INPUT »
BEGIN
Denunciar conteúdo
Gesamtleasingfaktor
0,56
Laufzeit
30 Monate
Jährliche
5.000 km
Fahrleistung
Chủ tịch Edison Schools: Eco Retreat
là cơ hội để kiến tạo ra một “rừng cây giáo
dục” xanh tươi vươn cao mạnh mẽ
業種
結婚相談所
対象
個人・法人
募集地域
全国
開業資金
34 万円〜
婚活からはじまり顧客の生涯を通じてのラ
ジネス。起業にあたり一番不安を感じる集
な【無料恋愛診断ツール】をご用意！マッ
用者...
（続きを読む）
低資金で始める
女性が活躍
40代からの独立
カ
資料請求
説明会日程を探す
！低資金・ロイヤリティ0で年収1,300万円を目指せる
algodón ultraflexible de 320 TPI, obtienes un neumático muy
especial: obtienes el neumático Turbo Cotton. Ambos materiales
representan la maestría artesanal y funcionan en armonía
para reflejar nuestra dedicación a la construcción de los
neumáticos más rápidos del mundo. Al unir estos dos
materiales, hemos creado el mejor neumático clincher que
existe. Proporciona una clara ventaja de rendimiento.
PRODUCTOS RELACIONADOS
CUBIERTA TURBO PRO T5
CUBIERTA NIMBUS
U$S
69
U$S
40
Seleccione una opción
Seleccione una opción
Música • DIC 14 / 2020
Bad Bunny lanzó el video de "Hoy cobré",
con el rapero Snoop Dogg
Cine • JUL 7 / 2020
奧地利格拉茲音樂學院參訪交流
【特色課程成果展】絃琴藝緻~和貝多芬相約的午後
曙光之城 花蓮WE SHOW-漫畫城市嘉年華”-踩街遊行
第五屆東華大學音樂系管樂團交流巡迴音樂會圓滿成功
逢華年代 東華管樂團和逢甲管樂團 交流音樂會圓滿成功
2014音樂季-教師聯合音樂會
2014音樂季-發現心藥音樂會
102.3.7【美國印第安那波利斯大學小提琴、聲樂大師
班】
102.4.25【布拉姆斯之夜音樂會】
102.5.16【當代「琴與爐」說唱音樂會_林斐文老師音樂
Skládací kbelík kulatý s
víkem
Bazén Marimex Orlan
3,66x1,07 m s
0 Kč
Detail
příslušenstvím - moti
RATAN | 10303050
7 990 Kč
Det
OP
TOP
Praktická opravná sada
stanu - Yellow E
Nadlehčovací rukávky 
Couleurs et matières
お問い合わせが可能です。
END
When you reach the end of the data, write every line out again verbatim.

Denunciar conteúdo
Gesamtleasingfaktor
0,56
Laufzeit
30 Monate
Jährliche
5.000 km
Fahrleistung
Chủ tịch Edison Schools: Eco Retreat
là cơ hội để kiến tạo ra một “rừng cây giáo
dục” xanh tươi vươn cao mạnh mẽ
業種
結婚相談所
対象
個人・法人
募集地域
全国
開業資金
34 万円〜
婚活からはじまり顧客の生涯を通じてのラ
ジネス。起業にあたり一番不安を感じる集
な【無料恋愛診断ツール】をご用意！マッ
用者...
（続きを読む）
低資金で始める
女性が活躍
40代からの独立
カ
資料請求
説明会日程を探す
！低資金・ロイヤリティ0で年収1,300万円を目指せる
algodón ultraflexible de 320 TPI, obtienes un neumático muy
especial: obtienes el neumático Turbo Cotton. Ambos materiales
representan la maestría artesanal y funcionan en armonía
para reflejar nuestra dedicación a la construcción de los
neumáticos más rápidos del mundo. Al unir estos dos
materiales, hemos creado el mejor neumático clincher que
existe. Proporciona una clara ventaja de rendimiento.
PRODUCTOS RELACIONADOS
CUBIERTA TURBO PRO T5
CUBIERTA NIMBUS
U$S
69
U$S
40
Seleccione una opción
Seleccione una opción
Música • DIC 14 / 2020
Bad Bunny lanzó el video de "Hoy cobré",
con el rapero Snoop Dogg
Cine • JUL 7 / 2020
奧地利格拉茲音樂學院參訪交流
【特色課程成果展】絃琴藝緻~和貝多芬相約的午後
曙光之城 花蓮WE SHOW-漫畫城市嘉年華”-踩街遊行
第五屆東華大學音樂系管樂團交流巡迴音樂會圓滿成功
逢華年代 東華管樂團和逢甲管樂團 交流音樂會圓滿成功
2014音樂季-教師聯合音樂會
2014音樂季-發現心藥音樂會
102.3.7【美國印第安那波利斯大學小提琴、聲樂大師
班】
102.4.25【布拉姆斯之夜音樂會】
102.5.16【當代「琴與爐」說唱音樂會_林斐文老師音樂
Skládací kbelík kulatý s
víkem
Bazén Marimex Orlan
3,66x1,07 m s
0 Kč
Detail
příslušenstvím - moti
RATAN | 10303050
7 990 Kč
Det
OP
TOP
Praktická opravná sada
stanu - Yellow E
Nadlehčovací rukávky 
Couleurs et matières
お問い合わせが可能です。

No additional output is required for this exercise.